Google may not be expecting to fight with WhatsApp with RCS, but they will have to fight with WhatsApp for Businesses in this market.

When the news broke out I got asked (again) “So, what should a telco do about RCS?”. I though I was clear about this in the past, but I will try to make it clearer via the two options I see:

  1. Do Nothing
  2. Do as little as possible

Do Nothing

The personal communication space has been moving away for telcos for a while, and at this stage an initiative like RCS that is trying to catch up with current customer expectations on communications has little opportunities, so the best is not to waste more efforts on that.

This is reinforced by recent developments, like Telefonica selling their OpenTok platform to Vonage (something quite close to my heart), or numbers in the UK showing pure mobile voice usage, the main telco personal communications service, peaked in 2016.

Not only traditional telco communications are being replaced, but the traditional toolsets employed in the industry (standardization, complex interoperability, deployment via partners) are hurdles that will impede evolve the offering in they way customers require nowadays.

In the meantime, players like WhatsApp have created a strong foothold in the customer space. WhatsApp has over 1.5 B users, which they will start now monetizing.

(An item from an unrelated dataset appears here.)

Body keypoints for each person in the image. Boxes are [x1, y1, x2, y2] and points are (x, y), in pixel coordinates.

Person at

About a year ago I explored three aspects of WhatsApp strategy that needed evolution: their need for multi device support to address smartphone disintegration, their need to evolve the proposal in real time communications and the monetization via business communications. They have now implemented two of those, with their Business API support and group voice and video communications. (I don’t particularly like the experience for that last one, but maybe this is also a lean approach to be able to scale their multi-streams support before creating the right solution:

).

Do as little as possible

So what if in the end Google’s support for RCS makes it some sort of relative success? What if some business would invest in reaching users in some Android devices and some carriers rather than going for the almost universal coverage WhatsApp brings? Well, maybe it is not crazy to support it with low exposure and minimal investment. But here the key is that minimal investment.

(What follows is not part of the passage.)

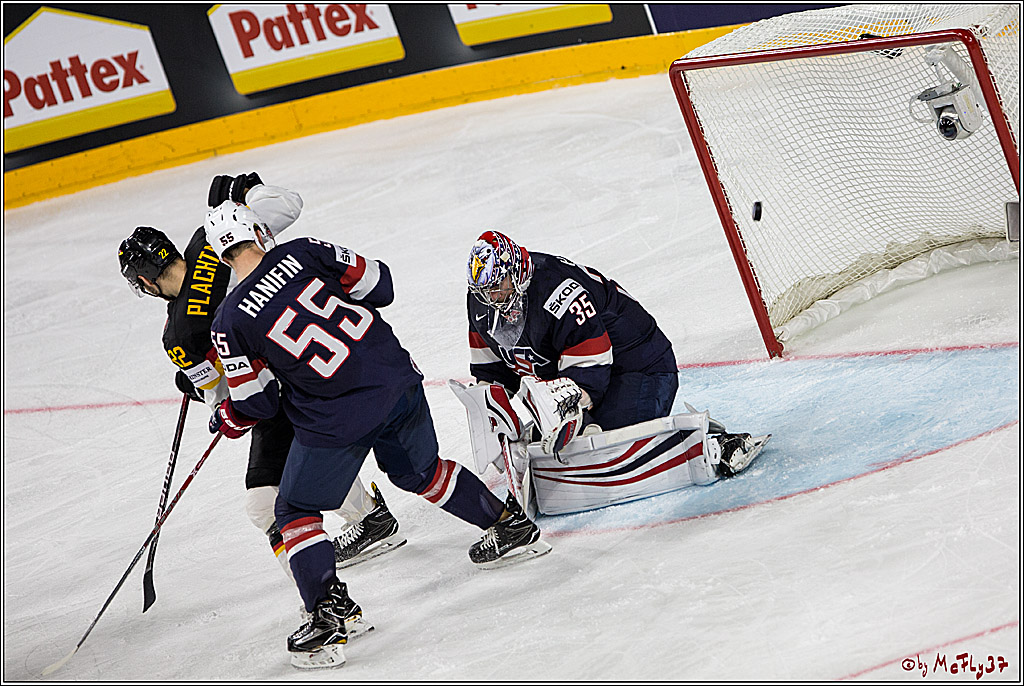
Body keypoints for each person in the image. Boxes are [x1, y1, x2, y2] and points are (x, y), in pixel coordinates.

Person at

If a telco wants to launch RCS support, they should use the full Google Cloud solution. Do not try to use local IMS infra because:

  1. Even if there is already an IMS infrastructure in place, supporting it, evolving it and keeping it up to date with the new features will end up being more expensive than the cost this bet deserves.
  2. Keeping local infrastructures to deal with the competition and evolution of a global product goes precisely against the supposed advantage that Google as a new actor brought into RCS three years ago.

Letting go is hard

But even this (letting go) will be complicated for some telco technology departments. The millions invested in the IMS infrastructure that was supposed to support RCS and that today is fundamentally used for the VoLTE service (those voice minutes that are going down) and little else, pushes this mindset. The feeling is that to justify those past investments this “asset” (the existing IMS infrastructure) should be leveraged. But, in reality, using that asset would become another hindrance for that hypothetical RCS success, because it will further slow down its evolution.

Some will talk about the opportunities of coordinating the voice service with the RCS messaging thanks to the shared control layer, or about the future services like the promised ViLTE (Video over LTE). But the truth is that this is not the future, WhatsApp launched this a long time ago (long time for market perception at least), and ViLTE has been dead for a while.